The current implementation calls cond_resched() in every iteration
of the garbage collection loop. This creates some overhead when
processing large conntrack tables with billions of entries,
as each cond_resched() invocation involves scheduler operations.

To reduce this overhead, implement a time-based throttling mechanism
that calls cond_resched() at most once per millisecond. This maintains
system responsiveness while minimizing scheduler contention.
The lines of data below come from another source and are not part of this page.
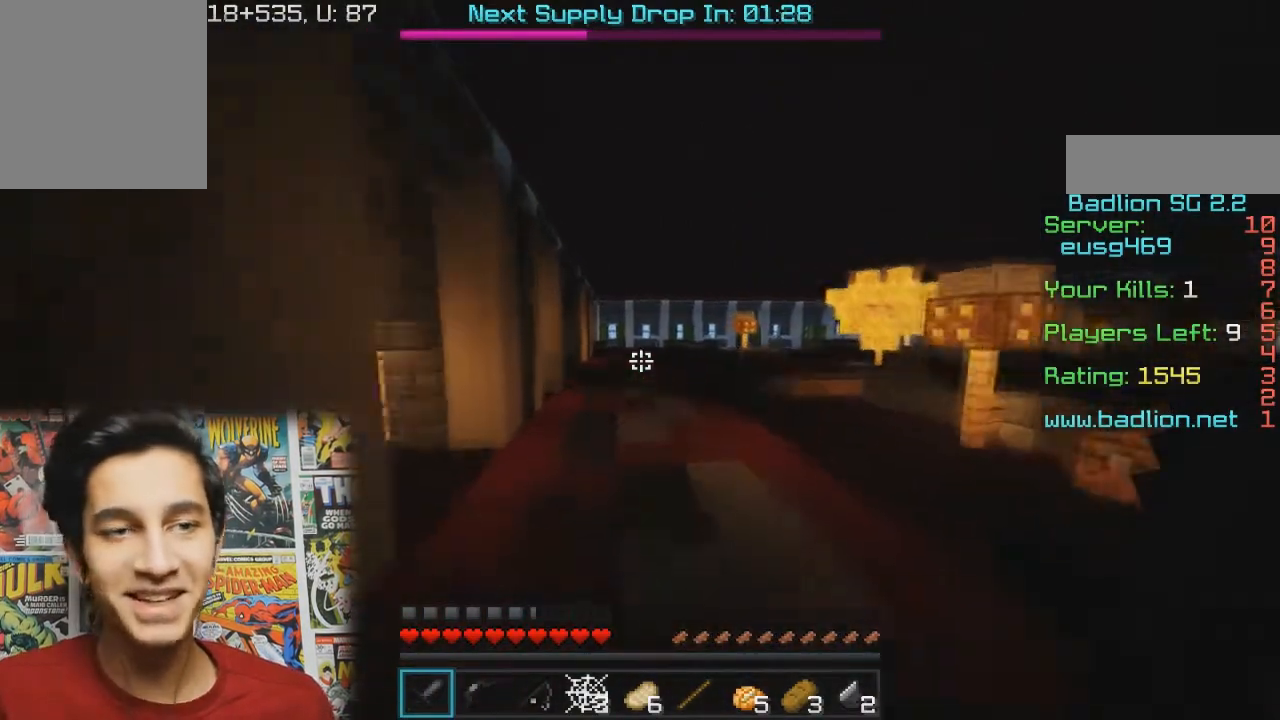
{"keys": ["w"], "mouse": [], "events": []}
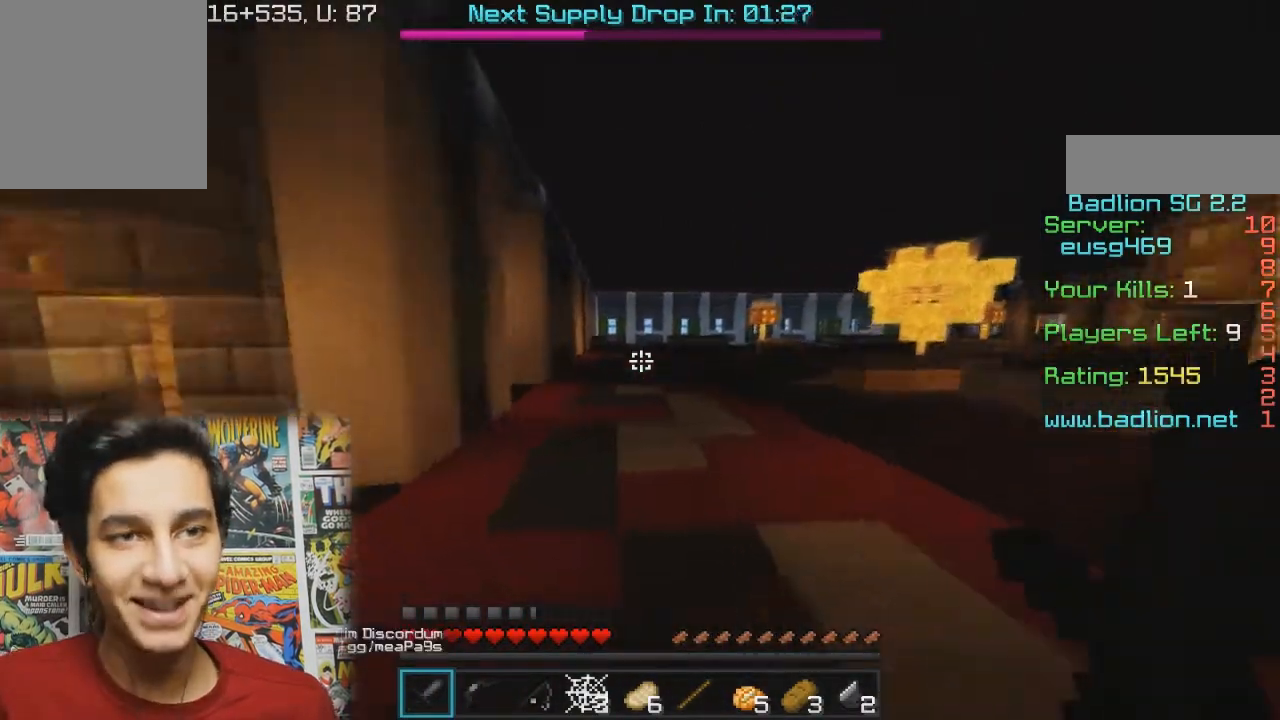
{"keys": ["w"], "mouse": [], "events": []}
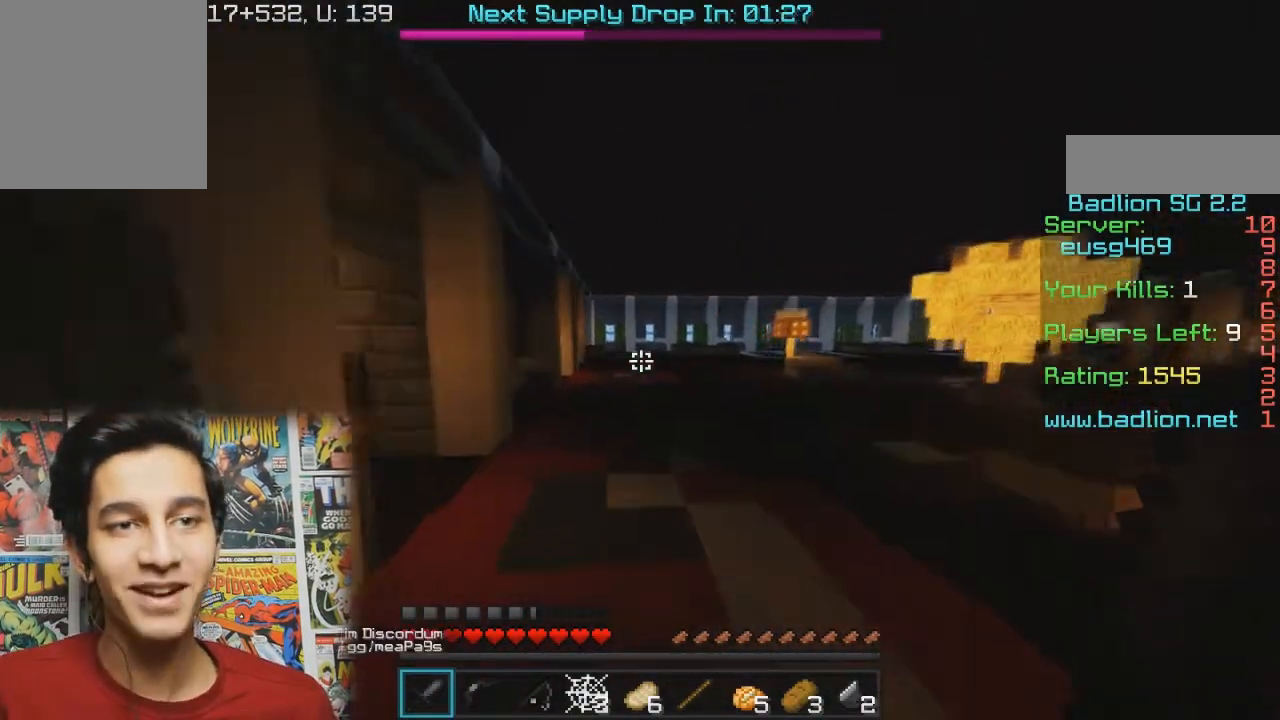
{"keys": ["w"], "mouse": [], "events": []}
gc_worker() with hashsize=10000 shows measurable improvement:

Before: 7114.274us
After:  5993.518us (15.8% reduction)

Signed-off-by: Li RongQing <lirongqing@baidu.com>
---
 net/netfilter/nf_conntrack_core.c | 8 ++++++--
 1 file changed, 6 insertions(+), 2 deletions(-)

diff --git a/net/netfilter/nf_conntrack_core.c b/net/netfilter/nf_conntrack_core.c
index 344f882..779ca03 100644
--- a/net/netfilter/nf_conntrack_core.c
+++ b/net/netfilter/nf_conntrack_core.c
@@ -1513,7 +1513,7 @@ static bool gc_worker_can_early_drop(const struct nf_conn *ct)
 static void gc_worker(struct work_struct *work)
 {
 	unsigned int i, hashsz, nf_conntrack_max95 = 0;
-	u32 end_time, start_time = nfct_time_stamp;
+	u32 end_time, resched_time, start_time = nfct_time_stamp;
 	struct conntrack_gc_work *gc_work;
 	unsigned int expired_count = 0;
 	unsigned long next_run;
@@ -1536,6 +1536,7 @@ static void gc_worker(struct work_struct *work)
 	count = gc_work->count;
 
 	end_time = start_time + GC_SCAN_MAX_DURATION;
+	resched_time = nfct_time_stamp;
 
 	do {
 		struct nf_conntrack_tuple_hash *h;
@@ -1615,7 +1616,10 @@ static void gc_worker(struct work_struct *work)
 		 * we will just continue with next hash slot.
 		 */
 		rcu_read_unlock();
-		cond_resched();
+		if (nfct_time_stamp - resched_time > msecs_to_jiffies(1)) {
+			cond_resched();
+			resched_time = nfct_time_stamp;
+		}
 		i++;
 
 		delta_time = nfct_time_stamp - end_time;
-- 
2.9.4
Re: [PATCH net-next] netfilter: conntrack: Reduce cond_resched frequency in gc_worker
Posted by Florian Westphal 2 months ago
lirongqing <lirongqing@baidu.com> wrote:
> From: Li RongQing <lirongqing@baidu.com>
> 
> The current implementation calls cond_resched() in every iteration
> of the garbage collection loop. This creates some overhead when
> processing large conntrack tables with billions of entries,
> as each cond_resched() invocation involves scheduler operations.
> 
> To reduce this overhead, implement a time-based throttling mechanism
> that calls cond_resched() at most once per millisecond. This maintains
> system responsiveness while minimizing scheduler contention.
> 
> gc_worker() with hashsize=10000 shows measurable improvement:
> 
> Before: 7114.274us
> After:  5993.518us (15.8% reduction)

I dislike this, I have never seen this pattern.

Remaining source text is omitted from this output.